--- Provided entries Enclosed Below ---

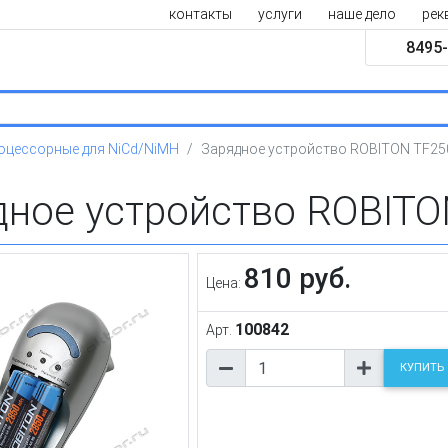
контакты
услуги
наше дело
рек
8495-
оцессорные для NiCd/NiMH
Зарядное устройство ROBITON TF25
дное устройство ROBITO
810 руб.
Цена:
100842
Арт.
КУПИТЬ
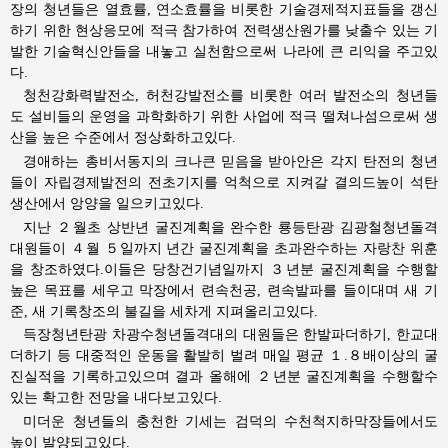
장의 청년들은 열효률, 연소효률을 비롯한 기술경제적지표들을 갱신
하기 위한 현상응모에 적극 참가하여 전력생산원가를 낮출수 있는 기
발한 기술혁신안들을 내놓고 실천함으로써 나라에 큰 리익을 주고있
다.
청천강화력발전소, 허천강발전소를 비롯한 여러 발전소의 청년들
도 설비들의 운영을 과학화하기 위한 사업에 적극 떨쳐나섬으로써 생
산을 높은 수준에서 정상화하고있다.
경애하는
총비서동지의
크나큰 믿음을 받아안은 각지 탄전의 청년
들이 자립경제발전의 전초기지를 억척으로 지켜갈 결의드높이 석탄
생산에서 앙양을 일으키고있다.
지난 ２월초 상반년 굴진계획을 완수한 룡등탄광 김광철청년돌격
대원들이 ４월 ５일까지 년간 굴진계획을 초과완수하는 자랑찬 위훈
을 창조하였다.이들은 당창건기념일까지 ３년분 굴진계획을 수행할
높은 목표를 세우고 막장에서 련속천공, 련속발파를 들이대며 새 기
준, 새 기록창조의 불길을 세차게 지펴올리고있다.
득장청년탄광 차광수청년돌격대의 대원들은 한발파더하기, 한교대
더하기 등 대중적인 운동을 활발히 벌려 매일 평균 １.８배이상의 굴
진실적을 기록하고있으며 결과 올해에 ２년분 굴진계획을 수행할수
있는 확고한 전망을 내다보고있다.
미더운 청년들의 충천한 기세는 검덕의 수천척지하막장들에서도
높이 발양되고있다.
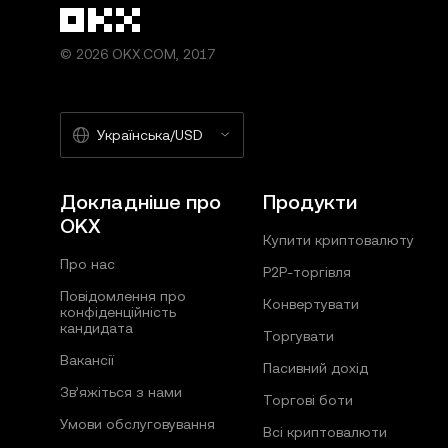
© 2026 OKX.COM, 2017
Українська/USD
Докладніше про
Продукти
OKX
Купити криптовалюту
Про нас
P2P-торгівля
Повідомлення про
Конвертувати
конфіденційність
кандидата
Торгувати
Вакансії
Пасивний дохід
Зв’яжіться з нами
Торгові боти
Умови обслуговування
Всі криптовалюти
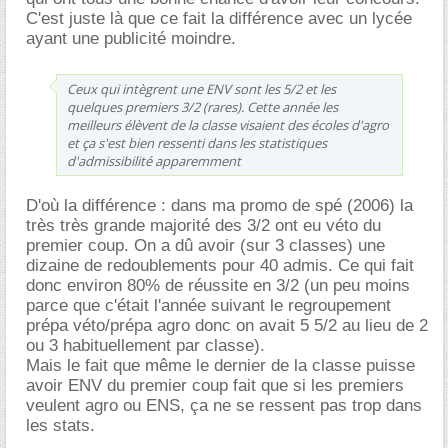
C'est juste là que ce fait la différence avec un lycée
ayant une publicité moindre.
Ceux qui intègrent une ENV sont les 5/2 et les
quelques premiers 3/2 (rares). Cette année les
meilleurs élèvent de la classe visaient des écoles d'agro
et ça s'est bien ressenti dans les statistiques
d'admissibilité apparemment
D'où la différence : dans ma promo de spé (2006) la
très très grande majorité des 3/2 ont eu véto du
premier coup. On a dû avoir (sur 3 classes) une
dizaine de redoublements pour 40 admis. Ce qui fait
donc environ 80% de réussite en 3/2 (un peu moins
parce que c'était l'année suivant le regroupement
prépa véto/prépa agro donc on avait 5 5/2 au lieu de 2
ou 3 habituellement par classe).
Mais le fait que même le dernier de la classe puisse
avoir ENV du premier coup fait que si les premiers
veulent agro ou ENS, ça ne se ressent pas trop dans
les stats.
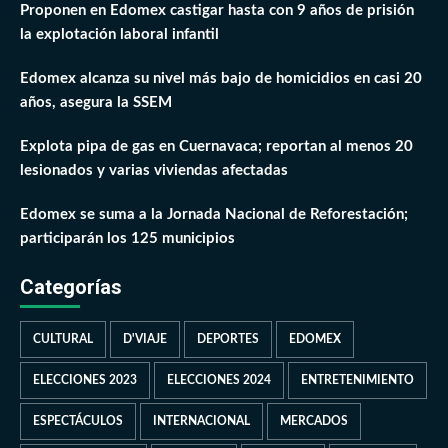
Proponen en Edomex castigar hasta con 9 años de prisión
la explotación laboral infantil
Edomex alcanza su nivel más bajo de homicidios en casi 20
años, asegura la SSEM
Explota pipa de gas en Cuernavaca; reportan al menos 20
lesionados y varias viviendas afectadas
Edomex se suma a la Jornada Nacional de Reforestación;
participarán los 125 municipios
Categorías
CULTURAL
D'VIAJE
DEPORTES
EDOMEX
ELECCIONES 2023
ELECCIONES 2024
ENTRETENIMIENTO
ESPECTÁCULOS
INTERNACIONAL
MERCADOS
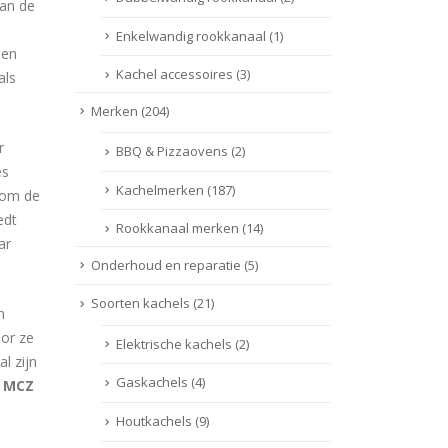
van de
Enkelwandig rookkanaal
(1)
een
Kachel accessoires
(3)
als
Merken
(204)
r
BBQ & Pizzaovens
(2)
es
Kachelmerken
(187)
n om de
edt
Rookkanaal merken
(14)
ar
Onderhoud en reparatie
(5)
Soorten kachels
(21)
n
or ze
Elektrische kachels
(2)
l zijn
Gaskachels
(4)
e
MCZ
Houtkachels
(9)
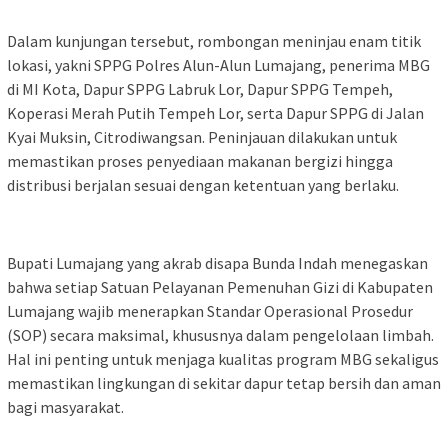
Dalam kunjungan tersebut, rombongan meninjau enam titik
lokasi, yakni SPPG Polres Alun-Alun Lumajang, penerima MBG
di MI Kota, Dapur SPPG Labruk Lor, Dapur SPPG Tempeh,
Koperasi Merah Putih Tempeh Lor, serta Dapur SPPG di Jalan
Kyai Muksin, Citrodiwangsan. Peninjauan dilakukan untuk
memastikan proses penyediaan makanan bergizi hingga
distribusi berjalan sesuai dengan ketentuan yang berlaku.
Bupati Lumajang yang akrab disapa Bunda Indah menegaskan
bahwa setiap Satuan Pelayanan Pemenuhan Gizi di Kabupaten
Lumajang wajib menerapkan Standar Operasional Prosedur
(SOP) secara maksimal, khususnya dalam pengelolaan limbah.
Hal ini penting untuk menjaga kualitas program MBG sekaligus
memastikan lingkungan di sekitar dapur tetap bersih dan aman
bagi masyarakat.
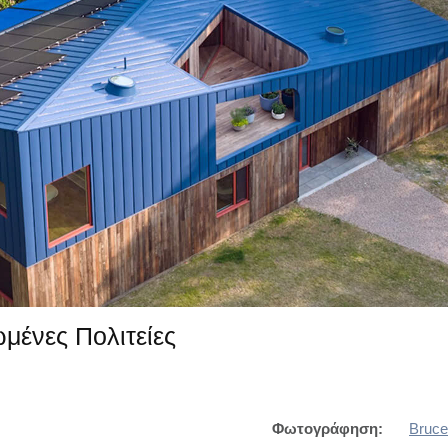
μένες Πολιτείες
Φωτογράφηση:
Bruc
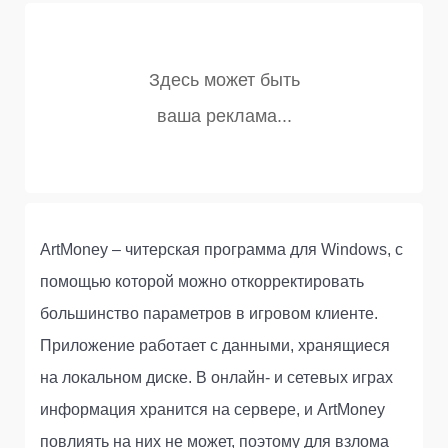
ArtMoney – читерская программа для Windows, с
помощью которой можно откорректировать
большинство параметров в игровом клиенте.
Приложение работает с данными, хранящиеся
на локальном диске. В онлайн- и сетевых играх
информация хранится на сервере, и ArtMoney
повлиять на них не может, поэтому для взлома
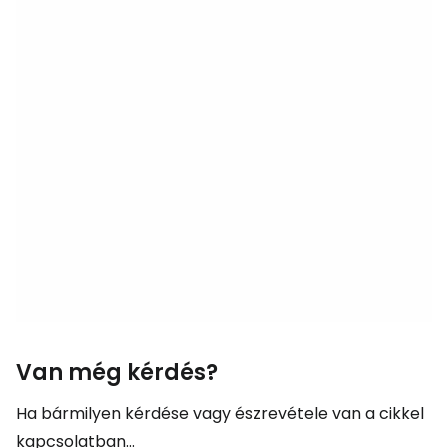
Van még kérdés?
Ha bármilyen kérdése vagy észrevétele van a cikkel
kapcsolatban...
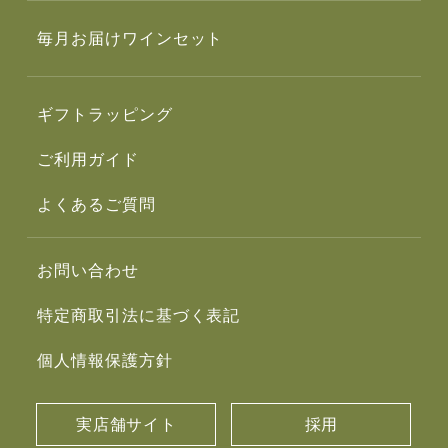
毎月お届けワインセット
ギフトラッピング
ご利用ガイド
よくあるご質問
お問い合わせ
特定商取引法に基づく表記
個人情報保護方針
実店舗サイト
採用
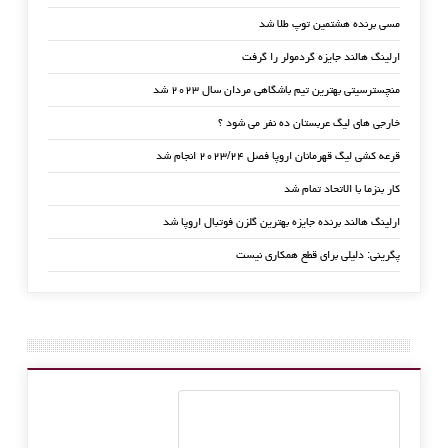
مسی برنده هشتمین توپ طلا شد
ارلینگ هالند جایزه گردمولر را گرفت
منچسترسیتی بهترین تیم باشگاهی مردان سال ۲۰۲۳ شد
خارجی های لیگ عربستان ده نفر می شود ؟
قرعه کشی لیگ قهرمانان اروپا فصل ۲۰۲۳/۲۴ انجام شد
کار بنزما با الاتحاد تمام شد
ارلینگ هالند برنده جایزه بهترین گلزن فوتبال اروپا شد
پگرینی: دلیلی برای قطع همکاری نیست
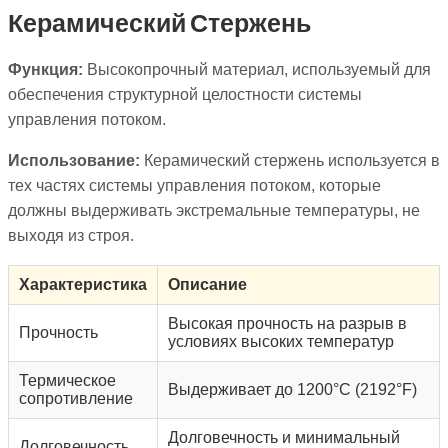
Керамический Стержень
Функция:
Высокопрочный материал, используемый для
обеспечения структурной целостности системы
управления потоком.
Использование:
Керамический стержень используется в
тех частях системы управления потоком, которые
должны выдерживать экстремальные температуры, не
выходя из строя.
Характеристика
Описание
Высокая прочность на разрыв в
Прочность
условиях высоких температур
Термическое
Выдерживает до 1200°C (2192°F)
сопротивление
Долговечность и минимальный
Долговечность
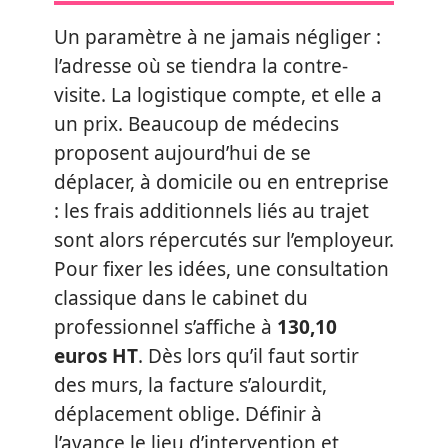
Un paramètre à ne jamais négliger :
l’adresse où se tiendra la contre-
visite. La logistique compte, et elle a
un prix. Beaucoup de médecins
proposent aujourd’hui de se
déplacer, à domicile ou en entreprise
: les frais additionnels liés au trajet
sont alors répercutés sur l’employeur.
Pour fixer les idées, une consultation
classique dans le cabinet du
professionnel s’affiche à
130,10
euros HT
. Dès lors qu’il faut sortir
des murs, la facture s’alourdit,
déplacement oblige. Définir à
l’avance le lieu d’intervention et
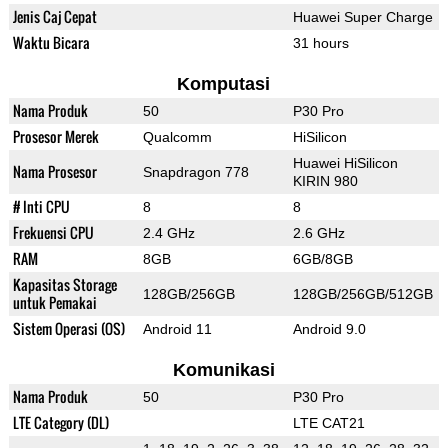
Jenis Caj Cepat
Huawei Super Charge
Waktu Bicara
31 hours
Komputasi
Nama Produk
50
P30 Pro
Prosesor Merek
Qualcomm
HiSilicon
Huawei HiSilicon
Nama Prosesor
Snapdragon 778
KIRIN 980
# Inti CPU
8
8
Frekuensi CPU
2.4 GHz
2.6 GHz
RAM
8GB
6GB/8GB
Kapasitas Storage
128GB/256GB
128GB/256GB/512GB
untuk Pemakai
Sistem Operasi (OS)
Android 11
Android 9.0
Komunikasi
Nama Produk
50
P30 Pro
LTE Category (DL)
LTE CAT21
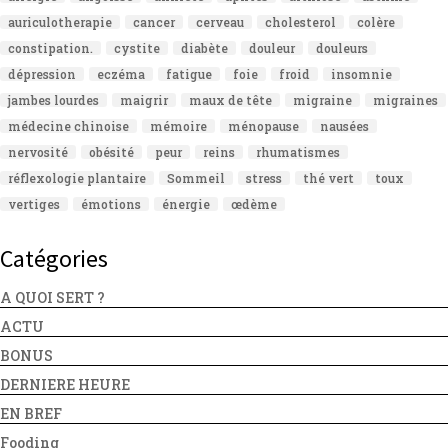
auriculotherapie
cancer
cerveau
cholesterol
colère
constipation.
cystite
diabète
douleur
douleurs
dépression
eczéma
fatigue
foie
froid
insomnie
jambes lourdes
maigrir
maux de tête
migraine
migraines
médecine chinoise
mémoire
ménopause
nausées
nervosité
obésité
peur
reins
rhumatismes
réflexologie plantaire
Sommeil
stress
thé vert
toux
vertiges
émotions
énergie
œdème
Catégories
A QUOI SERT ?
ACTU
BONUS
DERNIERE HEURE
EN BREF
Fooding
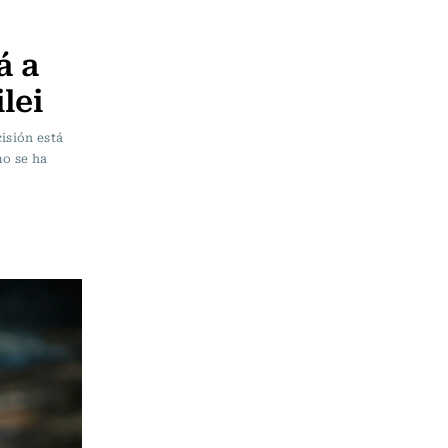
á a
lei
isión está
mo se ha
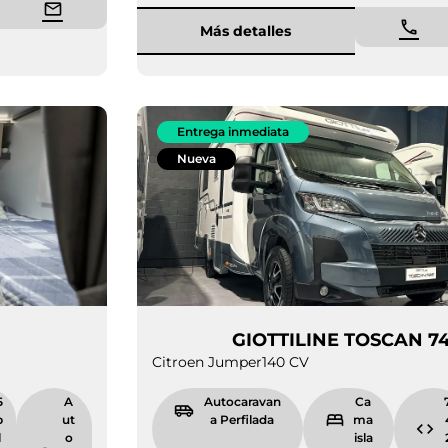
Más detalles
Entrega inmediata
Nueva
IENA 485
GIOTTILINE 
Citroen Jumper
140 CV
6.
5
A
Autocaravan
9
p
ut
a Perfilada
9
l
o
i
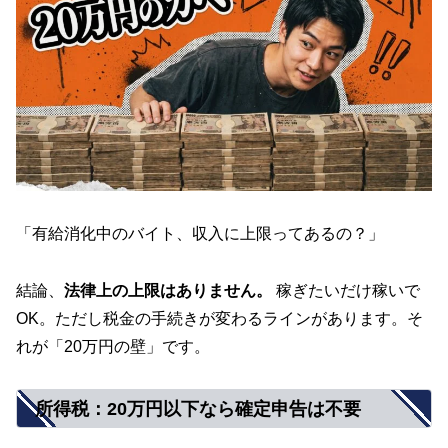
「有給消化中のバイト、収入に上限ってあるの？」
結論、
法律上の上限はありません。
稼ぎたいだけ稼いで
OK。ただし税金の手続きが変わるラインがあります。そ
れが「20万円の壁」です。
所得税：20万円以下なら確定申告は不要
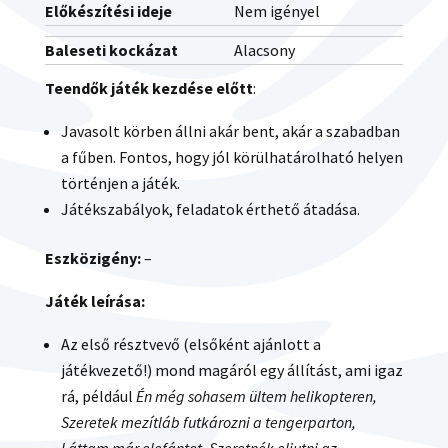
Előkészítési ideje
Nem igényel
Baleseti kockázat
Alacsony
Teendők játék kezdése előtt
:
Javasolt körben állni akár bent, akár a szabadban
a fűben. Fontos, hogy jól körülhatárolható helyen
történjen a játék.
Játékszabályok, feladatok érthető átadása.
Eszközigény:
–
Játék leírása:
Az első résztvevő (elsőként ajánlott a
játékvezető!) mond magáról egy állítást, ami igaz
rá, például
Én még sohasem ültem helikopteren,
Szeretek mezítláb futkározni a tengerparton,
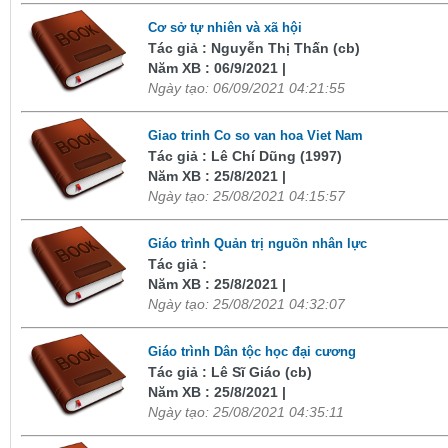
Cơ sở tự nhiên và xã hội
Tác giả : Nguyễn Thị Thấn (cb)
Năm XB : 06/9/2021 |
Ngày tạo: 06/09/2021 04:21:55
Giao trinh Co so van hoa Viet Nam
Tác giả : Lê Chí Dũng (1997)
Năm XB : 25/8/2021 |
Ngày tạo: 25/08/2021 04:15:57
Giáo trình Quản trị nguồn nhân lực
Tác giả :
Năm XB : 25/8/2021 |
Ngày tạo: 25/08/2021 04:32:07
Giáo trình Dân tộc học đại cương
Tác giả : Lê Sĩ Giáo (cb)
Năm XB : 25/8/2021 |
Ngày tạo: 25/08/2021 04:35:11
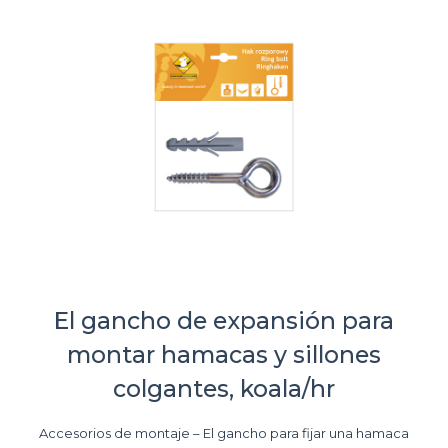
El gancho de expansión para
montar hamacas y sillones
colgantes, koala/hr
Accesorios de montaje – El gancho para fijar una hamaca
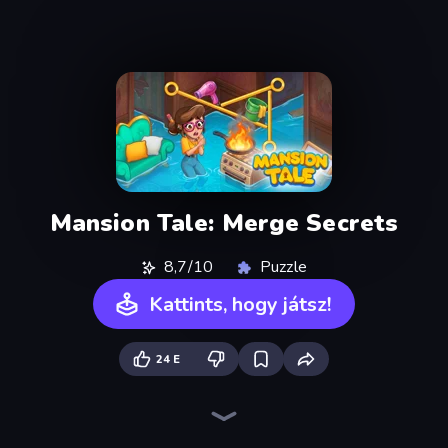
Mansion Tale: Merge Secrets
8,7/10
Puzzle
Kattints, hogy játsz!
24 E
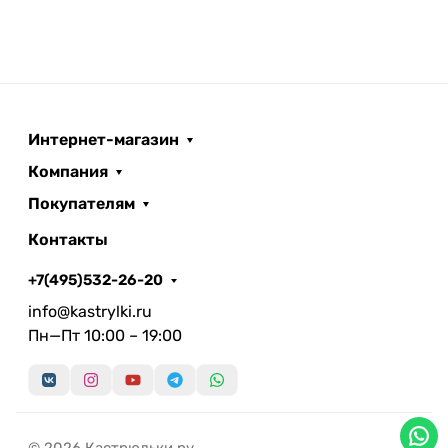
Интернет-магазин
Компания
Покупателям
Контакты
+7(495)532-26-20
info@kastrylki.ru
Пн—Пт 10:00 – 19:00
© 2026 Кастрюльки.ру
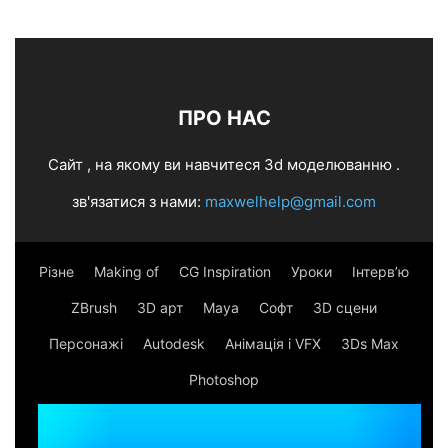
ПРО НАС
Cайт , на якому ви навчитеся 3d моделюванню .
зв'язатися з нами:
maxwelhelp@gmail.com
Різне
Making of
CG Inspiration
Уроки
Інтерв’ю
ZBrush
3D арт
Maya
Софт
3D сцени
Персонажі
Autodesk
Анімація і VFX
3Ds Max
Photoshop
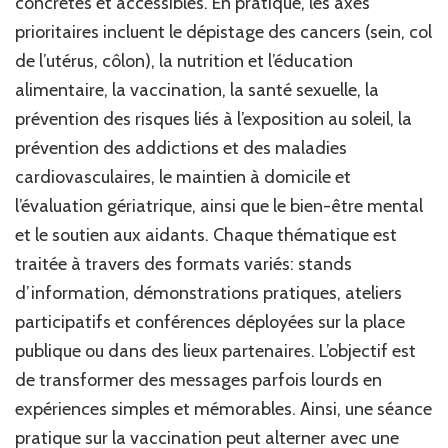
concrètes et accessibles. En pratique, les axes
prioritaires incluent le dépistage des cancers (sein, col
de l’utérus, côlon), la nutrition et l’éducation
alimentaire, la vaccination, la santé sexuelle, la
prévention des risques liés à l’exposition au soleil, la
prévention des addictions et des maladies
cardiovasculaires, le maintien à domicile et
l’évaluation gériatrique, ainsi que le bien-être mental
et le soutien aux aidants. Chaque thématique est
traitée à travers des formats variés: stands
d’information, démonstrations pratiques, ateliers
participatifs et conférences déployées sur la place
publique ou dans des lieux partenaires. L’objectif est
de transformer des messages parfois lourds en
expériences simples et mémorables. Ainsi, une séance
pratique sur la vaccination peut alterner avec une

--- End of Enclosed Provided entries ---

* What is needed *
Copy nothing but the lines from the one containing "Пн—Пт 10:00 – 19:00" through the last line of the listing above, transcribed exactly and with no pictures.

* Solution *
Пн—Пт 10:00 – 19:00
© 2026 Кастрюльки.ру
ПРО НАС
Cайт , на якому ви навчитеся 3d моделюванню .
зв'язатися з нами:
maxwelhelp@gmail.com
Різне
Making of
CG Inspiration
Уроки
Інтерв’ю
ZBrush
3D арт
Maya
Софт
3D сцени
Персонажі
Autodesk
Анімація і VFX
3Ds Max
Photoshop
concrètes et accessibles. En pratique, les axes
prioritaires incluent le dépistage des cancers (sein, col
de l’utérus, côlon), la nutrition et l’éducation
alimentaire, la vaccination, la santé sexuelle, la
prévention des risques liés à l’exposition au soleil, la
prévention des addictions et des maladies
cardiovasculaires, le maintien à domicile et
l’évaluation gériatrique, ainsi que le bien-être mental
et le soutien aux aidants. Chaque thématique est
traitée à travers des formats variés: stands
d’information, démonstrations pratiques, ateliers
participatifs et conférences déployées sur la place
publique ou dans des lieux partenaires. L’objectif est
de transformer des messages parfois lourds en
expériences simples et mémorables. Ainsi, une séance
pratique sur la vaccination peut alterner avec une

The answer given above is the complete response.